Trump a tort de nier le réchauffement, l’effet de serre et la part des émissions de CO2 anthropique dans le réchauffement. Quitter brutalement les accords de Paris est aussi une provocation inutile, d’autant que ces accords n’ont rien de réellement contraignant. Il aurait été plus judicieux de sa part d’exiger du GIEC plus de transparence et, notamment, des explications sérieuses sur les changements climatiques passés –petit âge glaciaire ou optimum médiéval – qu’il a tenté de masquer et se garde toujours d’analyser.
Sur les conséquences du réchauffement climatique, le catastrophisme prophétique du GIEC est certainement excessif. La contestation de Trump n’est pas illégitime. Mais le catastrophisme est indispensable à l’édifice écologiste. Le doute lui serait fatal. Il est donc interdit.
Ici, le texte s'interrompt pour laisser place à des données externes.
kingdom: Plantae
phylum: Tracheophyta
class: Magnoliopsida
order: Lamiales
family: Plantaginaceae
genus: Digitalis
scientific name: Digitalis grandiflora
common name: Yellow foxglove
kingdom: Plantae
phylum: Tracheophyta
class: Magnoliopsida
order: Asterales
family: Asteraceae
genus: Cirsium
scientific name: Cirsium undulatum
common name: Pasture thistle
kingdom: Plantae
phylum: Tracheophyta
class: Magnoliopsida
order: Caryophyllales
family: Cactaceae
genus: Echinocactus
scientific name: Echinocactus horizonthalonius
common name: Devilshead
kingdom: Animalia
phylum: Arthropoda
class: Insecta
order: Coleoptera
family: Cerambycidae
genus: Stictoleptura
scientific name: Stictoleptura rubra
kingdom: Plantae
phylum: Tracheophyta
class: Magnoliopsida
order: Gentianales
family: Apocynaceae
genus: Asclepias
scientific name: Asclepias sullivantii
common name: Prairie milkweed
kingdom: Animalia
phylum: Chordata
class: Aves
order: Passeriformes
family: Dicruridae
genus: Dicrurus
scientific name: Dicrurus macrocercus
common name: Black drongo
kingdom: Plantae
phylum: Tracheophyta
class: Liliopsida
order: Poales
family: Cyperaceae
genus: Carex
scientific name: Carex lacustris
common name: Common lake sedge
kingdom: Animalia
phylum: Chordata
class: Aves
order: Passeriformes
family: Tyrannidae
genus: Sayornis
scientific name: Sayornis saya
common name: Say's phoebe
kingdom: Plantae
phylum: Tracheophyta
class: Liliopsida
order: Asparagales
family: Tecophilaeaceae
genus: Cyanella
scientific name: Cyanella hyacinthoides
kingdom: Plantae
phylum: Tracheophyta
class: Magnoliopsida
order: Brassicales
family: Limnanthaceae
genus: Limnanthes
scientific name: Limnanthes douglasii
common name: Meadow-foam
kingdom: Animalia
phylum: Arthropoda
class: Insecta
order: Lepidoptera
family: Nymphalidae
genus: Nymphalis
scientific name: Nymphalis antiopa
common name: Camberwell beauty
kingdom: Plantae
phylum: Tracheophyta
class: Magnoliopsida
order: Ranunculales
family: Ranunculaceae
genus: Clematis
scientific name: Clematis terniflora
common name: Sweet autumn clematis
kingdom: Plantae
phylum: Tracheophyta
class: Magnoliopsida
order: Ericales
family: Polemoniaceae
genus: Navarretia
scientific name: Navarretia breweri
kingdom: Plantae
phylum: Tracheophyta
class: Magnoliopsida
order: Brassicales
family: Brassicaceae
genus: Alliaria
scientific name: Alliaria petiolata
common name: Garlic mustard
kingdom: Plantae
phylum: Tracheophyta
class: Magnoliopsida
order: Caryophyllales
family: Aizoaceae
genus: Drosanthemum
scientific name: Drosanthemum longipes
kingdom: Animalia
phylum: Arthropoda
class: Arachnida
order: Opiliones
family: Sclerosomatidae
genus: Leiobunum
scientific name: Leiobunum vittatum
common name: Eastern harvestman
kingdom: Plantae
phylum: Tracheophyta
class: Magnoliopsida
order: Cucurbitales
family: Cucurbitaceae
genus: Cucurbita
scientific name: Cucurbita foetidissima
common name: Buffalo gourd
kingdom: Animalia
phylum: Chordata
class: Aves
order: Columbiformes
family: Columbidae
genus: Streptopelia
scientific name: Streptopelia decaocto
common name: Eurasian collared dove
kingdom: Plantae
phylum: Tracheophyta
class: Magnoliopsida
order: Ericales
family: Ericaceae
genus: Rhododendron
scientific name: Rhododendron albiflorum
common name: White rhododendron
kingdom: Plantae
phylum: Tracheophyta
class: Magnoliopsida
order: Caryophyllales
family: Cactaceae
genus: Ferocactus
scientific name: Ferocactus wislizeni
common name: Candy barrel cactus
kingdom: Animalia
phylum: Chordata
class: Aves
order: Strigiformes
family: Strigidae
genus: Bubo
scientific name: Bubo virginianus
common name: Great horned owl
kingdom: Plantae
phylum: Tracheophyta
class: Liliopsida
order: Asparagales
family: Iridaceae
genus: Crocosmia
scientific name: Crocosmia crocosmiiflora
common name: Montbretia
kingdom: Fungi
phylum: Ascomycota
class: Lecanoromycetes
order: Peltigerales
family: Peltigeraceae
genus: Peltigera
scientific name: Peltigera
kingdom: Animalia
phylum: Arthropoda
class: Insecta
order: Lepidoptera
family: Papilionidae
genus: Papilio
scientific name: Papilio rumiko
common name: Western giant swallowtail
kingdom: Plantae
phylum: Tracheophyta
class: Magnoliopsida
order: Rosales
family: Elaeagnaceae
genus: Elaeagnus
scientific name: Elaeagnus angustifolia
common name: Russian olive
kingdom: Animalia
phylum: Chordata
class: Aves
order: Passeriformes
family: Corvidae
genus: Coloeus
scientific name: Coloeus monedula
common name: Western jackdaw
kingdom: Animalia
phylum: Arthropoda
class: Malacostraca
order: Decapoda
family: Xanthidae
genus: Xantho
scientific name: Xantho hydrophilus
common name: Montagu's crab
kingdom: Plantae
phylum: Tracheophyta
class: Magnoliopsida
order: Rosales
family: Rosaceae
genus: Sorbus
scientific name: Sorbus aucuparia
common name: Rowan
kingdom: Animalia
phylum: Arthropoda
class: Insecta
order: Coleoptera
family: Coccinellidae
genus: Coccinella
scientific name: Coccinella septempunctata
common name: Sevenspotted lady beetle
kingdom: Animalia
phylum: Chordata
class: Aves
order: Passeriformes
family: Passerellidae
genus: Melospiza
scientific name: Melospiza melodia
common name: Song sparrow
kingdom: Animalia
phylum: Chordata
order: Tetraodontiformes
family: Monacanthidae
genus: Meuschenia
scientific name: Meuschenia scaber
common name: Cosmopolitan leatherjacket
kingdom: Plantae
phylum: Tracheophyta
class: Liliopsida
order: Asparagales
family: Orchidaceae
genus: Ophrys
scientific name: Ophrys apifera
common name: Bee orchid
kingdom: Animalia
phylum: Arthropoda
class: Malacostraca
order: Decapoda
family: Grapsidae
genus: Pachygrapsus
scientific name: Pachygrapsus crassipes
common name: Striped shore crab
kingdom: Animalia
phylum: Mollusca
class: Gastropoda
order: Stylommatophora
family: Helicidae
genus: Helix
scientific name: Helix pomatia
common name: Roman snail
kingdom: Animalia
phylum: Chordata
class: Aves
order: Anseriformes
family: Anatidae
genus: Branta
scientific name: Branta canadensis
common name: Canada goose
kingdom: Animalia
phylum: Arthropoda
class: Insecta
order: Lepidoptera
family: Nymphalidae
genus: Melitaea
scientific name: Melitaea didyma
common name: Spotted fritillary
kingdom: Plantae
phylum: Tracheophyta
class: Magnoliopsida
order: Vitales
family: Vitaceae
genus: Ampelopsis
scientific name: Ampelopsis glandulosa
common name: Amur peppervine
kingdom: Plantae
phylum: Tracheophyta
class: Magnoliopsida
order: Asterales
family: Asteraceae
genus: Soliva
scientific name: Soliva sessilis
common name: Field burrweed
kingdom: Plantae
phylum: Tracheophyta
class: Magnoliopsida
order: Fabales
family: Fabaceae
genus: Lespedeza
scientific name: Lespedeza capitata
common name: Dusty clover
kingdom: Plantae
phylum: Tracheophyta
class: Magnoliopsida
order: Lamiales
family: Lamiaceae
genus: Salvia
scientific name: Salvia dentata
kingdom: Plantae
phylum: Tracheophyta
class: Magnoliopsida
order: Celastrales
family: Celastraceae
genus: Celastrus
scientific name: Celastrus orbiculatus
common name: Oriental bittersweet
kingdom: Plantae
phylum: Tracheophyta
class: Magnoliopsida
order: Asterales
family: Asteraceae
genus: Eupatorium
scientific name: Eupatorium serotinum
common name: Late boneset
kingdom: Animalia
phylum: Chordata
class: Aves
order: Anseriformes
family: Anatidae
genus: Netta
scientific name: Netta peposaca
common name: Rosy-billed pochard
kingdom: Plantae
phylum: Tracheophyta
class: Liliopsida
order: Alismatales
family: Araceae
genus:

Au fond, on aimerait qu’un homme, raisonnable, courageux et disruptif, Macron par exemple, se dresse et nous dise : « écoutez, maintenant il faut préciser nos conceptions et remettre les choses à l’endroit. Ce n’est pas une idéologie qui sauvera la planète. Veut-on défendre l’environnement et le climat ? Il faut commencer par écarter les politiques malthusiennes et défendre résolument la croissance économique, il faut encourager l’innovation, il faut investir : cessons de multiplier les normes, autorisons les OGM, levons l’interdiction du glyphosate, développons la recherche sur les produits phytosanitaires de l’avenir, poursuivons une politique nucléaire ambitieuse, stoppons les subventions aux énergies intermittentes (comme le font hélas un peu tard, les Allemands), exploitons nos ressources naturelles dans le respect de l’environnement, écoutons les autorités scientifiques et non des ONG partisanes et manipulatrices, etc. » On n’y est pas encore : on vient d’abandonner le projet Astrid de recherche sur les réacteurs de 4 ième génération… Américains, Russes et Chinois ont le champ libre.